Las Cosas, mi Guitarra y el Mar.
Erguidos, inmediatamente después de aprender a mantener el equilibrio con dos puntos de apoyo, aprendimos a matar para saciar nuestro apetito. En algún momento remoto supimos que la piedra o el árbol tenían un alma escondida, pero después de hacernos sabios y mentirosos, lo olvidamos. Y vivimos desde entonces apoyados en la fasa creeencia en una superioridad, sin fundamento, sobre las cosas a quienes tratamos como si no existieran y, mira por donde, en unos años, son ellas las que se quedan aquí. Nos confunde su silencio y su indiferencia. Los niños y los poetas saben que el sonido de una guitarra no es solo cosa del guitarrista, que las gafas antiguas del puesto del mercado de los jueves, esconden mucho más de la persona que las usó de lo que parece y, aun así, le dieron a aquel que ya no existe, mucho más de lo que recibieron. Su perfecta quietud y su frialdad, nos hace olvidar la inexorable realidad de su presencia eterna entre los vivos, que para nosotros es inalcanzable. Y cuando queremos la inmortalidad, intentamos el esfuerzo inútil de convertirnos en cosa, a través de ese fracaso estrepitoso que es una estatua, que bien mirada, siempre convierte a quien fue ilustre en un mamarracho cagado de palomas. Algunas veces, tambien el pintor frente al bodegón, en el silencio del estudio, percibe el pálpito secreto de una vasija.

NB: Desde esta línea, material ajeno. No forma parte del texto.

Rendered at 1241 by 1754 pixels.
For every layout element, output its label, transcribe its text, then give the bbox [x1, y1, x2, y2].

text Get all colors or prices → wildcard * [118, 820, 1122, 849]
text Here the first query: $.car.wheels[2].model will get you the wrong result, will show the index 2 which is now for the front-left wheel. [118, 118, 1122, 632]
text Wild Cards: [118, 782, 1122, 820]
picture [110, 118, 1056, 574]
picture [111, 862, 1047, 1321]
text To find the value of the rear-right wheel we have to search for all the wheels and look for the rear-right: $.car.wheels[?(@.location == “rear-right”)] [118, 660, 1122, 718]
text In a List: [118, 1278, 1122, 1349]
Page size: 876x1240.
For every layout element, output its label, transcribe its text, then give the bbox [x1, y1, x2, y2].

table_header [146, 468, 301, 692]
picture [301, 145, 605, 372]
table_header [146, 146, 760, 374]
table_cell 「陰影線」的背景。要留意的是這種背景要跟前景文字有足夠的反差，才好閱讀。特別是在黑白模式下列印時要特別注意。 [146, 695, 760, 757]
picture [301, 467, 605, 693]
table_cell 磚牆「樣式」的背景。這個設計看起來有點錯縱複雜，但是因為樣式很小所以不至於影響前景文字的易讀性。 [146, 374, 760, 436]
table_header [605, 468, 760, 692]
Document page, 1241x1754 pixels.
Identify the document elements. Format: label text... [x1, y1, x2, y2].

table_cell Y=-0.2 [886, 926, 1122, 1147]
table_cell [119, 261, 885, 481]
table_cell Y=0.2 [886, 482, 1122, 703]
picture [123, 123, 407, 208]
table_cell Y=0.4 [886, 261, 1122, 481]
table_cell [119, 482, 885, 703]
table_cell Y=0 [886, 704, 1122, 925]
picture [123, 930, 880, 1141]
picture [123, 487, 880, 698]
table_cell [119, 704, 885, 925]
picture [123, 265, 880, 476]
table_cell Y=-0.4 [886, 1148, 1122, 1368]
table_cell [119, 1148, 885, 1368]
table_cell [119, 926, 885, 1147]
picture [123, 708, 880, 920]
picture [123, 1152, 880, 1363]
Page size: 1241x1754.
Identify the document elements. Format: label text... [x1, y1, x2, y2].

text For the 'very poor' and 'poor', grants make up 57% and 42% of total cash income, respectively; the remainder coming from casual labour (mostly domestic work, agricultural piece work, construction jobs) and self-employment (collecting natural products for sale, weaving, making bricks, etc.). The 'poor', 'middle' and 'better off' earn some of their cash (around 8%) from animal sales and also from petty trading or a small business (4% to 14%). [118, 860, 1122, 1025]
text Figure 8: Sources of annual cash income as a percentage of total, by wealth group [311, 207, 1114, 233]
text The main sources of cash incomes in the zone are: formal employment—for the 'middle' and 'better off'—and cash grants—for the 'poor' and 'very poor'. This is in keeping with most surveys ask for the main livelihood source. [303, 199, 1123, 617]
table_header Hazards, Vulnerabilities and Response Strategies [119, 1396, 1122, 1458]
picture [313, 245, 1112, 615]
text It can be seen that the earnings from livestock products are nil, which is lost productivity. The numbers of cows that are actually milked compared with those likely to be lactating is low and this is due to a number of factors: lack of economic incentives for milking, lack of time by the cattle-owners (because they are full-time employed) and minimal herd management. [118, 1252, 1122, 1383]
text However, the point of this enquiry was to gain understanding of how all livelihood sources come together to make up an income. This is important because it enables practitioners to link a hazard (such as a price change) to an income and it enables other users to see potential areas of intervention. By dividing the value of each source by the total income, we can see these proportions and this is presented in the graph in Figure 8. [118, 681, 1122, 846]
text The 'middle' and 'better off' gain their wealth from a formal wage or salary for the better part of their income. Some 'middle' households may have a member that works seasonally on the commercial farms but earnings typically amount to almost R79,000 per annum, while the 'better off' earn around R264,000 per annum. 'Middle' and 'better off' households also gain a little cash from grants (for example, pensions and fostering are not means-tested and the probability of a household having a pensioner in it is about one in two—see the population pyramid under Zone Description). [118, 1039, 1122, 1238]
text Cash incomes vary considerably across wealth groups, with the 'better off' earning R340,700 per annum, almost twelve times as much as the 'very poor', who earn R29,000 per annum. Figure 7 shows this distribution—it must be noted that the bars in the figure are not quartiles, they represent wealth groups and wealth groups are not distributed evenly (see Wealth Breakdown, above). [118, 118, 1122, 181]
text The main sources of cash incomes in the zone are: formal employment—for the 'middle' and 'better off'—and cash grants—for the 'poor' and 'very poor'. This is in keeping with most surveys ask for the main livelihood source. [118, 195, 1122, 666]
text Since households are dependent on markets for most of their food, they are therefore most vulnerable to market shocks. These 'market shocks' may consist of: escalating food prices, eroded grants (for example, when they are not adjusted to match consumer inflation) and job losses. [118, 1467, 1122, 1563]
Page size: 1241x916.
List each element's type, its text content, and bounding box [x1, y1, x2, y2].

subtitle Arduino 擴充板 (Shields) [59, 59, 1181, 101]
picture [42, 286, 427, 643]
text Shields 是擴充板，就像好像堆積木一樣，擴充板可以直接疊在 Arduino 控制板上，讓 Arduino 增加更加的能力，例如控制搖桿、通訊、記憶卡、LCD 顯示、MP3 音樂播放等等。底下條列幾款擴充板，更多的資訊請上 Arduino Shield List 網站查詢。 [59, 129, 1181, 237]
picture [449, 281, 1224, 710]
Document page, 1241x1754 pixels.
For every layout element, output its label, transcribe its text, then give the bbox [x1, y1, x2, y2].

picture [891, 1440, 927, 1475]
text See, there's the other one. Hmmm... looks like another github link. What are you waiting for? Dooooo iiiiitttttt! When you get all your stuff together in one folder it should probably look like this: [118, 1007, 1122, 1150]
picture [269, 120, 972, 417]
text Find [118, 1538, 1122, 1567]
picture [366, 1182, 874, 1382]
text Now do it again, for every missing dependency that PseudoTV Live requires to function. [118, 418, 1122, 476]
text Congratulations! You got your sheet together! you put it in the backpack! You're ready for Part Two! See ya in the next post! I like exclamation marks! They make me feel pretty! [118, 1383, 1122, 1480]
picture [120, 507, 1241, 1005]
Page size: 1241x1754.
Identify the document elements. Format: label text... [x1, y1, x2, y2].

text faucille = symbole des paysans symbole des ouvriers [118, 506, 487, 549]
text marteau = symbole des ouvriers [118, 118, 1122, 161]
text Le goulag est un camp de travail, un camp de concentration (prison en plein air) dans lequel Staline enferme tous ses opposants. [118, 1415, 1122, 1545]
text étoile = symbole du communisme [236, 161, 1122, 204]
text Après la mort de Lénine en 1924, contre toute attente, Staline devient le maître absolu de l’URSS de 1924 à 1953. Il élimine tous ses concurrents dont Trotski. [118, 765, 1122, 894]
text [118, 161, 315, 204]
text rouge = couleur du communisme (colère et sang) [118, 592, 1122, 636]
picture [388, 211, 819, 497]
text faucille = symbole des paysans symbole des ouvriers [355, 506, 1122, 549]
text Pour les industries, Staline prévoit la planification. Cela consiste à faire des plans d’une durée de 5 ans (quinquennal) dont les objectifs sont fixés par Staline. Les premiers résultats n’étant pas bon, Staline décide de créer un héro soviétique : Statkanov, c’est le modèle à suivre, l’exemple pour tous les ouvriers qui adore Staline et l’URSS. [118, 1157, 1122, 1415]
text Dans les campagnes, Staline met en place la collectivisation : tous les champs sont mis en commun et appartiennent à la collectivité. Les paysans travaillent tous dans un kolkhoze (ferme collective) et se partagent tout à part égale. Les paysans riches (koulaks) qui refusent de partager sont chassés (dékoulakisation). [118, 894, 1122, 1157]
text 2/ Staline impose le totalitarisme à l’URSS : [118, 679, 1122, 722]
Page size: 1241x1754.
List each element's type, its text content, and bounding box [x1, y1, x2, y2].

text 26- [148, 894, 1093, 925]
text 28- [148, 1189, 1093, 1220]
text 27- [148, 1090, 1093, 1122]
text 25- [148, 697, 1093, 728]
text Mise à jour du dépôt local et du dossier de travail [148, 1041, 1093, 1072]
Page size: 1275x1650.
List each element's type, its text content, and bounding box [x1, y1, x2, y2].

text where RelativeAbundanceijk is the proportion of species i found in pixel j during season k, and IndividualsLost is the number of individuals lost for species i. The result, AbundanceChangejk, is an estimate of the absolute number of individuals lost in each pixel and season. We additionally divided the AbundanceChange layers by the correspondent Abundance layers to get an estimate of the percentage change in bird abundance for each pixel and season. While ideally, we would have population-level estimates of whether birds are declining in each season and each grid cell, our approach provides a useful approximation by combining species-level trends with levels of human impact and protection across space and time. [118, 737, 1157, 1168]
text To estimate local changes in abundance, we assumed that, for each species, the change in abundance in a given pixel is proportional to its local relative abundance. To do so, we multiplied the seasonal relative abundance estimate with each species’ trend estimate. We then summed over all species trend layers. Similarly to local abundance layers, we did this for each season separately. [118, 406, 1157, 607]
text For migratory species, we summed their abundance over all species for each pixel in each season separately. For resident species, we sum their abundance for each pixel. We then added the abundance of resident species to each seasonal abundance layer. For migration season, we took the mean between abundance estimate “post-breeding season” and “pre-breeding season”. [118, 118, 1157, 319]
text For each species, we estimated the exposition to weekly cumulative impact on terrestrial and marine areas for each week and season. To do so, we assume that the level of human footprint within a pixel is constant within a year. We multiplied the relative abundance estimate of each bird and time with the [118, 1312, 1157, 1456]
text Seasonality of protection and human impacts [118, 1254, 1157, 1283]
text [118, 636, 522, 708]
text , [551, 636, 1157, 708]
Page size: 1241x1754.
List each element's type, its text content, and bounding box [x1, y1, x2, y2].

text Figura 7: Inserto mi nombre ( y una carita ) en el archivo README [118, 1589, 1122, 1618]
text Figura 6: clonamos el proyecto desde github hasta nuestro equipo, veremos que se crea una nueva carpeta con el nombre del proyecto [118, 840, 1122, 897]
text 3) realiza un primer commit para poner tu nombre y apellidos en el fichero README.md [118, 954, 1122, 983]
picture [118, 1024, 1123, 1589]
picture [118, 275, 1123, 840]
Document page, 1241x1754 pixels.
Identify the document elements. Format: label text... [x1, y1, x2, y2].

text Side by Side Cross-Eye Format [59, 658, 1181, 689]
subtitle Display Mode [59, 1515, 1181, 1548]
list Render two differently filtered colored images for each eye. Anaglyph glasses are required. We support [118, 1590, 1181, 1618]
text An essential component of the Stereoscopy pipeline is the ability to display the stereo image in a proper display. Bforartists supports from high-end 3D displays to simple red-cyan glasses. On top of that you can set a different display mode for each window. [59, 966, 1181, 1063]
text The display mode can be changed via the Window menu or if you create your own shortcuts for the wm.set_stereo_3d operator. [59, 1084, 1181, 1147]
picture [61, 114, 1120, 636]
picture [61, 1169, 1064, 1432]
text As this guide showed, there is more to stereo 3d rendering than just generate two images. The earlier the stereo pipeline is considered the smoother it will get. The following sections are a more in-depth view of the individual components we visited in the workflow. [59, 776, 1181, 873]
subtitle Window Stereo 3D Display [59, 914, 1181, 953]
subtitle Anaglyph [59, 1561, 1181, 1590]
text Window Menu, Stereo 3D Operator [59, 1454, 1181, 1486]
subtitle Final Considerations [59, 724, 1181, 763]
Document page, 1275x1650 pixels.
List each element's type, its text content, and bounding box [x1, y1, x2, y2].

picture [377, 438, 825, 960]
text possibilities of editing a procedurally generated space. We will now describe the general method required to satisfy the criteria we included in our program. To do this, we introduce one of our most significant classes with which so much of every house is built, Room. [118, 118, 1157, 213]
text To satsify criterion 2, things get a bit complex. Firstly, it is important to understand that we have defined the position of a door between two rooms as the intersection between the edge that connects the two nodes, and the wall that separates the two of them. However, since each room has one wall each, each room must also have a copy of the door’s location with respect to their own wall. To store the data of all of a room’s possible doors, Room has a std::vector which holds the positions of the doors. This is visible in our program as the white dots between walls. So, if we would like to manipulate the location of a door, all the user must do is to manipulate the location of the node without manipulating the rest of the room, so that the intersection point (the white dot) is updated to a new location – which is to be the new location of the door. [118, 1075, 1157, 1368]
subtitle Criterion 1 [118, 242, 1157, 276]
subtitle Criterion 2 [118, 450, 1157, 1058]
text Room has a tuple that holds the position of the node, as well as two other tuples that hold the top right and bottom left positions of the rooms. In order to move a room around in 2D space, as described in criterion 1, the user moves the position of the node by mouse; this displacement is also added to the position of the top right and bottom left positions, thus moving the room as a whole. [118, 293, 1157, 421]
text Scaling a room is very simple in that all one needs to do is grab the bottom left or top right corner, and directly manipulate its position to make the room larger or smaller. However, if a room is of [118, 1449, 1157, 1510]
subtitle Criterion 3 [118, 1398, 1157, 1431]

El mar, contiene en sí el alma eterna de las cosas, acoge la grandeza inabarcable del horizonte, se mueve al ritmo sideral de la Luna y susurra una letanía suave y recurrente, capaz de la furia y la caricia.
El mar y mi guitarra desvelan la simplona estupidez de nuestra mirada engreída y fanfarrona, desde que le perdió el respeto a las cosas.